_TEXT SEGMENT:_

+===+

National Theatre, Prague

National Theatre

The National Theatre seen from Prague Castle

The theatre seen from
Prague Castle

During the mid-nineteenth century, when Prague was still under Austrian rule, Prague citizens planned on building a theatre that was to become a beacon of Czech culture. When the government in Vienna refused to help fund the construction of the theatre, a successful appeal was made to all Czech citizens to contribute. Many individuals were more than happy to contribute as everyone wanted to be part of this national project.

Construction of the theatre started in 1865 and it was completed sixteen years later, in 1881.

The design

Czech architect Josef Zítek was responsible for the design, a masterpiece of neo-Renaissance architecture. Zítek had been schooled in the Viennese architecture school but he added Italianate design elements and involved his generation’s most important painters and sculptors in the process. As such the building became a symbol of national culture and independence at a time when there was a growing resentment towards the foreign rulers.

New Scene, National Theatre, Prague

New Scene

Fire and Reconstruction

Disaster struck on August 12, 1881, just days before the planned opening, when a fire ravaged the building. Only the outer walls were still standing. The fire was probably started by workers who were still finishing the building’s roof.

+===+

Resume the passage on Prague's National Theatre, beginning immediately after its final sentence.

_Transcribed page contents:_

+===+

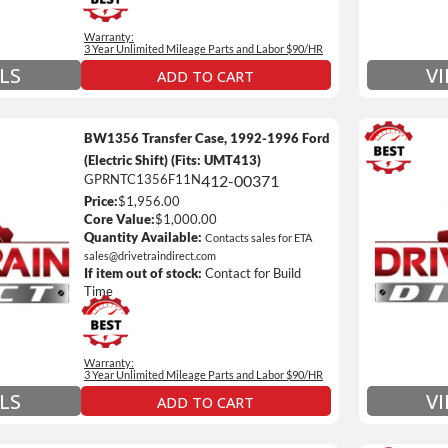
 Details on Each Warranty Level
Warranty:
ded Warranty Plan Information
3 Year Unlimited Mileage Parts and Labor $90/HR
LS
V
ADD TO CART
BW1356 Transfer Case, 1992-1996 Ford
(Electric Shift) (Fits: UMT413)
GPRNTC1356F11N
412-00371
3 Year
Price:
$1,956.00
Unlimi
Core Value:
$1,000.00
e *
$90 / h
Quantity Available:
Contacts sales for ETA
sales@drivetraindirect.com
 of towing and/or Car Rental Coverage
Includ
If item out of stock:
Contact for Build
nsmissions Only)
Include
Time
 Details on Each Warranty Level
Warranty:
ded Warranty Plan Information
3 Year Unlimited Mileage Parts and Labor $90/HR
V
LS
ADD TO CART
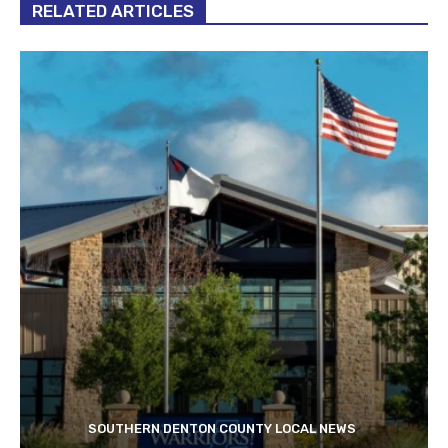
RELATED ARTICLES
SOUTHERN DENTON COUNTY LOCAL NEWS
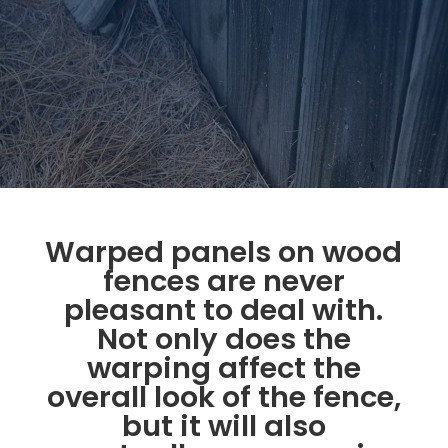
Warped panels on wood
fences are never
pleasant to deal with.
Not only does the
warping affect the
overall look of the fence,
but it will also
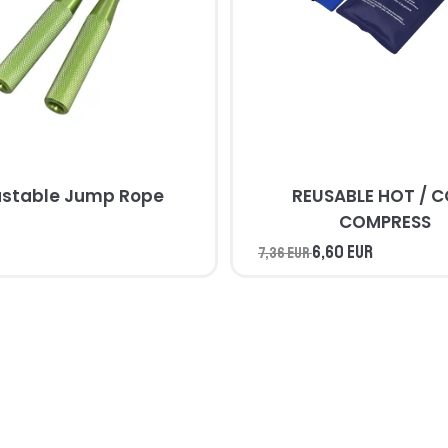
ustable Jump Rope
REUSABLE HOT / 
COMPRESS
6,60 EUR
7,36 EUR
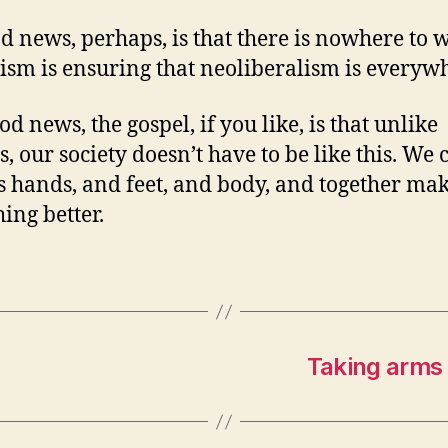
d news, perhaps, is that there is nowhere to w
ism is ensuring that neoliberalism is everyw
d news, the gospel, if you like, is that unlike
, our society doesn’t have to be like this. We 
’s hands, and feet, and body, and together ma
ing better.
Taking arms a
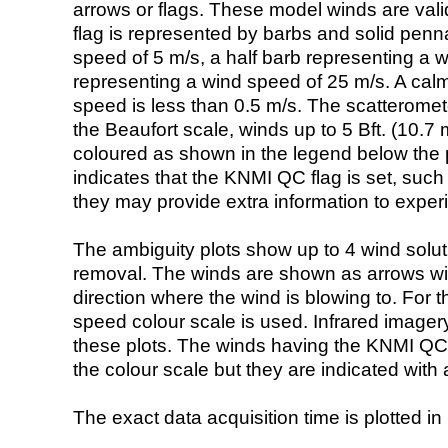
arrows or flags. These model winds are valid
flag is represented by barbs and solid penna
speed of 5 m/s, a half barb representing a 
representing a wind speed of 25 m/s. A calm i
speed is less than 0.5 m/s. The scatteromet
the Beaufort scale, winds up to 5 Bft. (10.7 m
coloured as shown in the legend below the pi
indicates that the KNMI QC flag is set, such 
they may provide extra information to exper
The ambiguity plots show up to 4 wind soluti
removal. The winds are shown as arrows with
direction where the wind is blowing to. For t
speed colour scale is used. Infrared image
these plots. The winds having the KNMI QC 
the colour scale but they are indicated with 
The exact data acquisition time is plotted in 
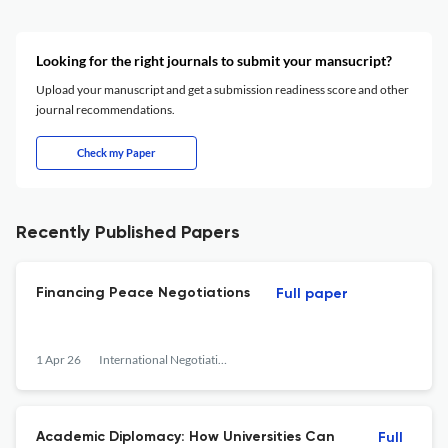
Looking for the right journals to submit your mansucript?
Upload your manuscript and get a submission readiness score and other
journal recommendations.
Check my Paper
Recently Published Papers
Financing Peace Negotiations
Full paper
1 Apr 26
International Negotiation
Academic Diplomacy: How Universities Can
Full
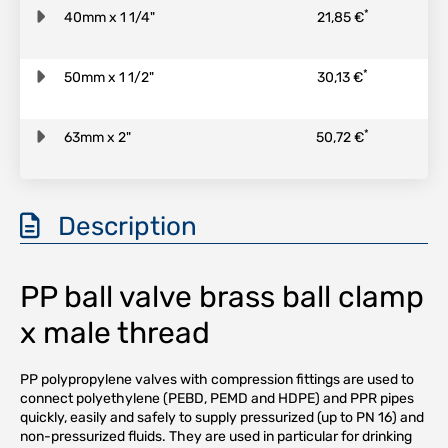
*
40mm x 1 1/4"
21,85 €
*
50mm x 1 1/2"
30,13 €
*
63mm x 2"
50,72 €
Description
PP ball valve brass ball clamp
x male thread
PP polypropylene valves with compression fittings are used to
connect polyethylene (PEBD, PEMD and HDPE) and PPR pipes
quickly, easily and safely to supply pressurized (up to PN 16) and
non-pressurized fluids. They are used in particular for drinking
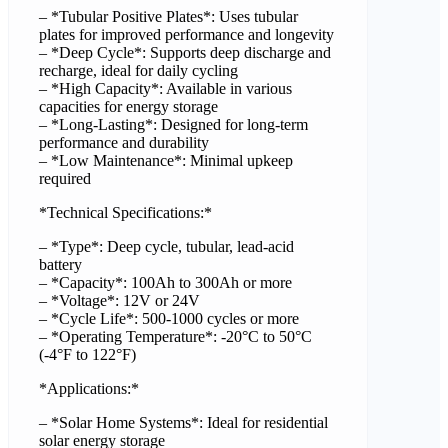
– *Tubular Positive Plates*: Uses tubular
plates for improved performance and longevity
– *Deep Cycle*: Supports deep discharge and
recharge, ideal for daily cycling
– *High Capacity*: Available in various
capacities for energy storage
– *Long-Lasting*: Designed for long-term
performance and durability
– *Low Maintenance*: Minimal upkeep
required
*Technical Specifications:*
– *Type*: Deep cycle, tubular, lead-acid
battery
– *Capacity*: 100Ah to 300Ah or more
– *Voltage*: 12V or 24V
– *Cycle Life*: 500-1000 cycles or more
– *Operating Temperature*: -20°C to 50°C
(-4°F to 122°F)
*Applications:*
– *Solar Home Systems*: Ideal for residential
solar energy storage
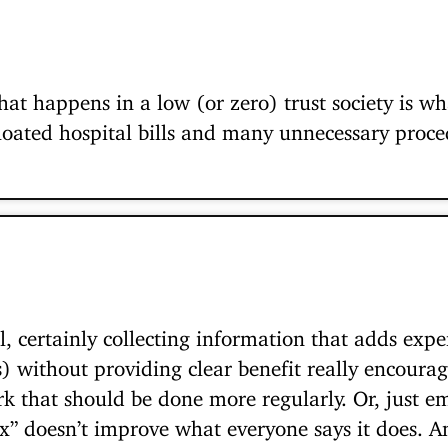
hat happens in a low (or zero) trust society is w
bloated hospital bills and many unnecessary proce
l, certainly collecting information that adds expe
) without providing clear benefit really encoura
that should be done more regularly. Or, just e
“x” doesn’t improve what everyone says it does. An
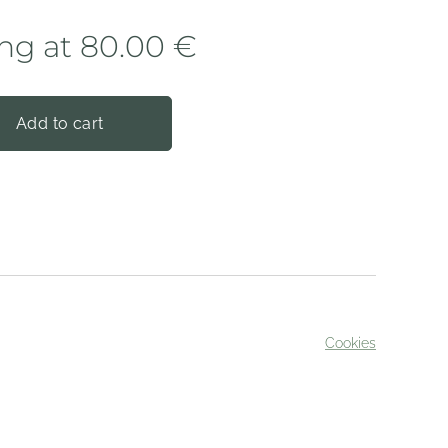
ing at
80.00
€
Add to cart
Cookies
served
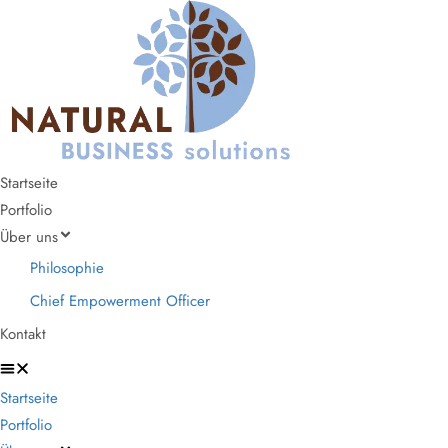
Startseite
Portfolio
Über uns
Philosophie
Chief Empowerment Officer
Kontakt
Startseite
Portfolio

+===+

_REPLY TO THE TASK:_
Balconies in the National Theatre, Prague

Balconies

Chandelier in the National Theatre, Prague

Chandelier

It took just six weeks to collect sufficient funds to rebuild the theatre and it finally opened two years later, in 1883, with Libuše, an opera by Smetana specifically created for this occasion. The reconstruction was led by Josef Schultz – a colleague of Josef Zítek – who altered the original design and even expanded the building.

Modern Annex

In 1977 the theatre closed for renovation and at the same time a modern glass addition (the New Scene) was built as an annex to the historical theatre. The National Theatre reopened in 1983 with Smetana’s Libuše, exactly one hundred years after the original opening.